*** EXERCISE DATA ***

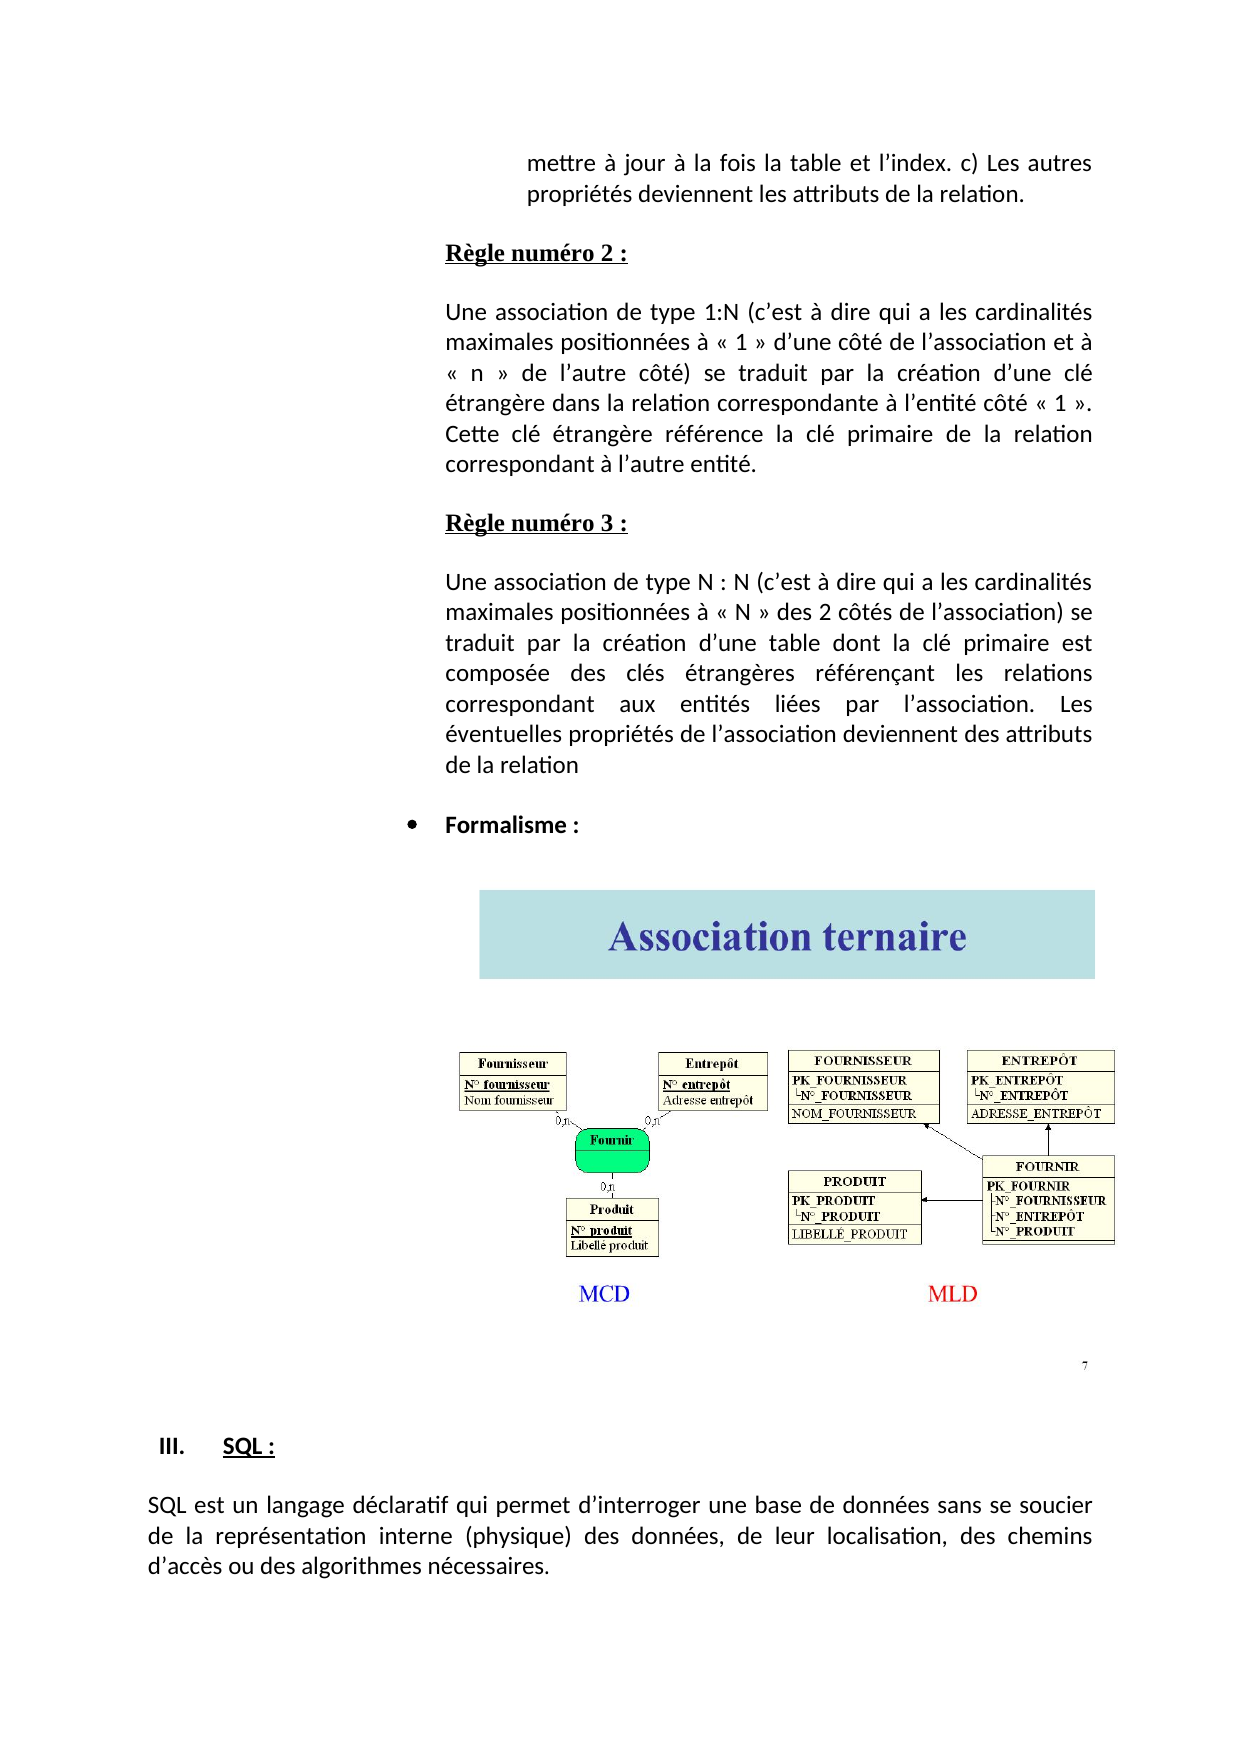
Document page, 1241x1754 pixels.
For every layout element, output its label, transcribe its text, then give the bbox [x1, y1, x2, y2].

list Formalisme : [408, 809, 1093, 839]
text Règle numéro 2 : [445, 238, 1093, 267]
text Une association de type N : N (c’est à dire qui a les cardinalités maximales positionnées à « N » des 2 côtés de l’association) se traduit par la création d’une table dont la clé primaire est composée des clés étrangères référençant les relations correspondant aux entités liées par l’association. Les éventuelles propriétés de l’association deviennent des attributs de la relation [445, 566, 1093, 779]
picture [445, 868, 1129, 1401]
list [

*** End of EXERCISE DATA ***

• _EXERCISE OBJECTIVE_:
Please write out all the data word for word, but keep every picture out.

• _EXERCISE ANSWER_:
Document page, 1241x1754 pixels.
For every layout element, output its label, transcribe its text, then give the bbox [x1, y1, x2, y2].

list Formalisme : [408, 809, 1093, 839]
text Règle numéro 2 : [445, 238, 1093, 267]
text Une association de type N : N (c’est à dire qui a les cardinalités maximales positionnées à « N » des 2 côtés de l’association) se traduit par la création d’une table dont la clé primaire est composée des clés étrangères référençant les relations correspondant aux entités liées par l’association. Les éventuelles propriétés de l’association deviennent des attributs de la relation [445, 566, 1093, 779]
picture [445, 868, 1129, 1401]
list [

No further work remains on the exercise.